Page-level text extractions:

*** Begin section ***

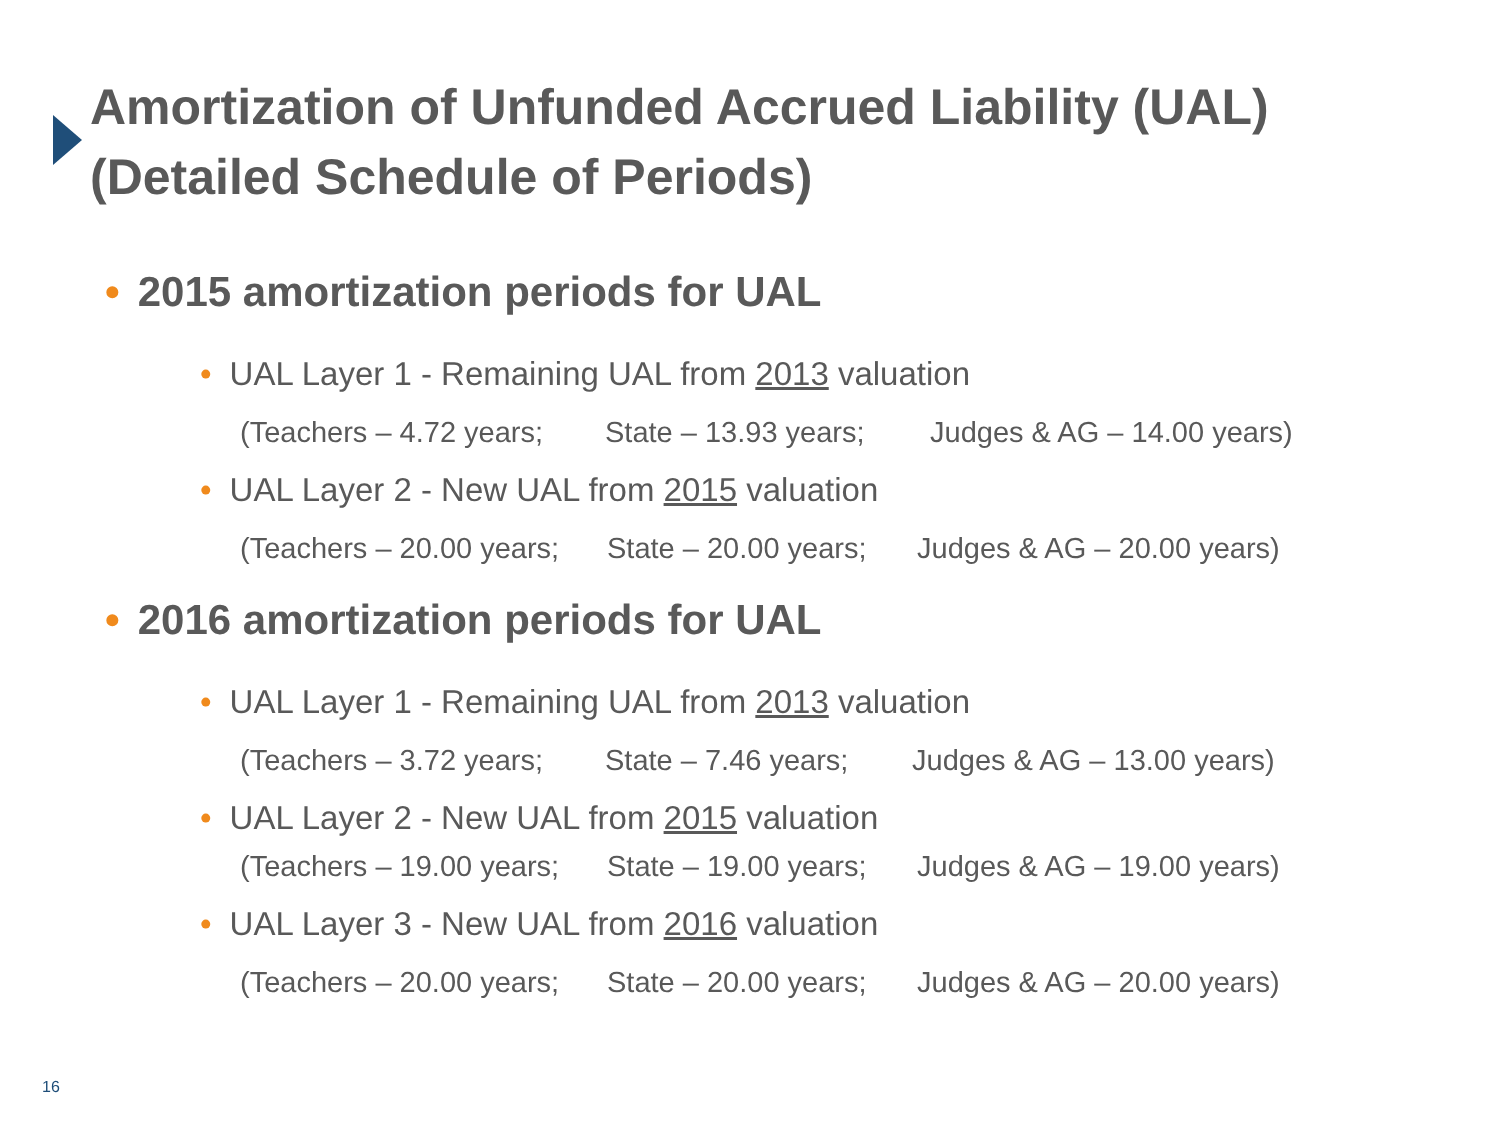Amortization of Unfunded Accrued Liability (UAL)
(Detailed Schedule of Periods)
• 2015 amortization periods for UAL
• UAL Layer 1 - Remaining UAL from 2013 valuation
(Teachers – 4.72 years; State – 13.93 years; Judges & AG – 14.00 years)
• UAL Layer 2 - New UAL from 2015 valuation
(Teachers – 20.00 years; State – 20.00 years; Judges & AG – 20.00 years)
• 2016 amortization periods for UAL
• UAL Layer 1 - Remaining UAL from 2013 valuation
(Teachers – 3.72 years; State – 7.46 years; Judges & AG – 13.00 years)
• UAL Layer 2 - New UAL from 2015 valuation
(Teachers – 19.00 years; State – 19.00 years; Judges & AG – 19.00 years)
• UAL Layer 3 - New UAL from 2016 valuation
(Teachers – 20.00 years; State – 20.00 years; Judges & AG – 20.00 years)
16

*** End section ***

- _DIRECTIONS_
Transcribe the records verbatim and omit the images.

- _SOLUTION_
Amortization of Unfunded Accrued Liability (UAL)
(Detailed Schedule of Periods)
• 2015 amortization periods for UAL
• UAL Layer 1 - Remaining UAL from 2013 valuation
(Teachers – 4.72 years; State – 13.93 years; Judges & AG – 14.00 years)
• UAL Layer 2 - New UAL from 2015 valuation
(Teachers – 20.00 years; State – 20.00 years; Judges & AG – 20.00 years)
• 2016 amortization periods for UAL
• UAL Layer 1 - Remaining UAL from 2013 valuation
(Teachers – 3.72 years; State – 7.46 years; Judges & AG – 13.00 years)
• UAL Layer 2 - New UAL from 2015 valuation
(Teachers – 19.00 years; State – 19.00 years; Judges & AG – 19.00 years)
• UAL Layer 3 - New UAL from 2016 valuation
(Teachers – 20.00 years; State – 20.00 years; Judges & AG – 20.00 years)
16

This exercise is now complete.